Na veel gevloek kwamen we tot inzien dat er niets anders op zat dan te proberen er het beste van te maken. Wouter vond een manier om zich te installeren en viel uiteindelijk toch in slaap op de bultige matras.
De ochtend werd doorspekt met gigantische muggen- en midgeszwermen die nesten hadden gebouwd in onze voortent. Ze kweekten terwijl we erbij stonden en van zodra we onze binnentent verlieten om aan het opkramen te beginnen, zetten ze zich vast op alle blote stukken lichaam die ze maar konden vinden. Verschrikkelijk vervelend en vooral de jeuk die de beten veroorzaakten bemoeilijkte het opruimen van onze kampplek.
Alastair, de Britse vakantiefietser verzot op Duitsland, had het letterlijk gezegd: “they can drive you crazy”. We affirmeren: “they do drive you crazy”.
Toen we alle vliegjes, mugjes en andere uiteindelijk van ons hadden geveegd, geslaan en geschud, trokken we in de gieten de regen verder op pad. De vele wolken beperkten het zicht, maar zelfs zonder hen hadden we niet veel van de panorama’s gezien. We staken ons hoofd zo diep mogelijk in onze jas en probeerden ons te concentreren op de weg. Met de striemende regen was het soms een opgave om goed recht te blijven rijden.

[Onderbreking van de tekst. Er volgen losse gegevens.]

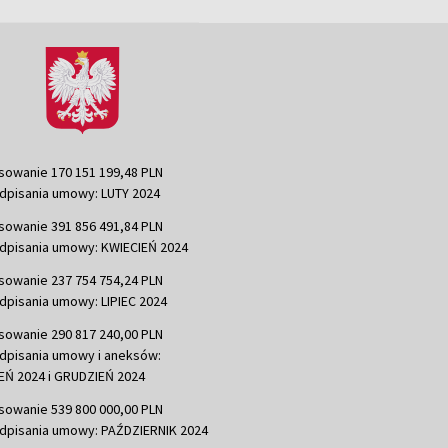
sowanie 170 151 199,48 PLN
dpisania umowy: LUTY 2024
sowanie 391 856 491,84 PLN
dpisania umowy: KWIECIEŃ 2024
sowanie 237 754 754,24 PLN
dpisania umowy: LIPIEC 2024
sowanie 290 817 240,00 PLN
dpisania umowy i aneksów:
Ń 2024 i GRUDZIEŃ 2024
sowanie 539 800 000,00 PLN
dpisania umowy: PAŹDZIERNIK 2024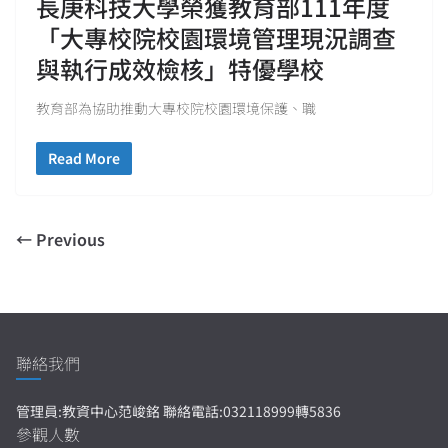
長庚科技大學榮獲教育部111年度
「大專校院校園環境管理現況調查
與執行成效檢核」特優學校
教育部為協助推動大專校院校園環境保護、職
Read More
← Previous
聯絡我們
管理員:教資中心范峻銘 聯絡電話:032118999轉5836
參觀人數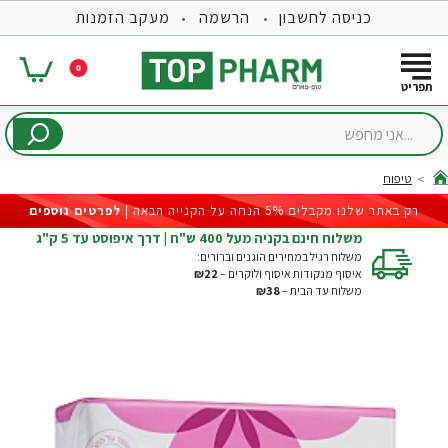
כניסה לחשבון
הרשמה
מעקב הזמנות
0
...אני
מחפש
טיפוח
hom
רק באתר שלנו מקבלים 5% הנחה על הקנייה הבאה |
לפרטים נוספים
משלוח חינם בקניה מעל 400 ש"ח | דרך איפוסט עד 5 ק"ג
משלוח רגיל במחירים הוגנים וברורים:
איסוף מנקודות איסוף ולוקרים –
₪22
משלוח עד הבית –
₪38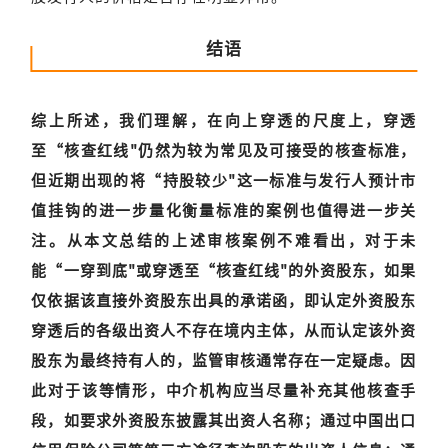
结语
综上所述，我们理解，在向上穿透的尺度上，穿透
至“核查红线"仍然为较为常见及可接受的核查标准，
但近期出现的将“持股较少"这一标准与发行人预计市
值挂钩的进一步量化衡量标准的案例也值得进一步关
注。从本文总结的上述审核案例不难看出，对于未
能“一穿到底"或穿透至“核查红线"的外资股东，如果
仅依据该直接外资股东出具的承诺函，即认定外资股东
穿透后的各级出资人不存在境内主体，从而认定该外资
股东为最终持有人的，监管审核通常存在一定疑虑。因
此对于该等情形，中介机构应当尽量补充其他核查手
段，如要求外资股东披露其出资人名称；通过中国出口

In Nore kwam een tankstation met eetgelegenheid geen seconde te vroeg. We vroegen of we onze lunch konden opeten ter plaatse om te schuilen voor de regen en dat was voor de vriendelijke uitbaters gelukkig geen probleem. Warm, droog en op een stoel aan een tafel konden we onze boterhammen met kruidenkaas en boterhammenworst opeten. De man van het etablissement gaf nog mee dat de regen nog minstens twaalf uur zou aanhouden. Joepi.
Na anderhalf uur hielden we het dan maar voor bekeken. We trokken onze regenbroek - die we eerder die dag nog niet hadden uitgehaald omdat we dachten dat de regen ooit wel zou stoppen - over onze natte fietsbroeken aan en zetten koers naar Rodberg. Daar zouden we een overnachtingsplaats zoeken waarbij een tent niet nodig was. Net voor het stadje stootten we op een verzameling Noorse hutten, zoals diegene waar we de vorige dag hadden naast gestaan. Ze werden verhuurd in self-catering en in B&B.
Na wat onderhandelen over de prijs konden we voor vijfhonderd NOK een hutje betrekken met eigen douche en barbequeplaats, maar zonder linnen en ontbijt.
Omdat we geen cash geld hadden en de eigenares toch nog naar Rodberg centrum moest, bood ze ons een lift aan. In de Kiwi kochten we opnieuw ontbijt, lunch en avondmaal voor de volgende dag, omdat we wellicht niet helemaal tot in Geilo - waar de volgende noemenswaardige supermarkt lag - zouden geraken.
’s Avonds maakten we kennis met Kevin en Katrijn, twee Belgen van onze leeftijd die met de wagen twee weken op reis waren in Noorwegen. Jammer genoeg zat voor hen de vakantie er bijna op.
In de ‘firehouse’, een rond houten hutje met een grillplaats in het midden, konden we fijn babbelen over van alles en nog wat. Leuk dat we na een best vermoeiende dag niet in het Engels of Frans, maar gewoon in onze eigen taal konden keuvelen.
Onze tent hadden we zo goed en zo kwaad als het kon proberen uit te leggen in de warme hut. Zo hoopten we ze iets droger weg te steken de dag nadien en als er een aantal mugjes en vliegjes werden uitgerookt, nog beter!
Tegen iets na middernacht kropen we opnieuw in aaneengeritste slaapzakken, duimend dat het de volgende dag droog en warm zou zijn.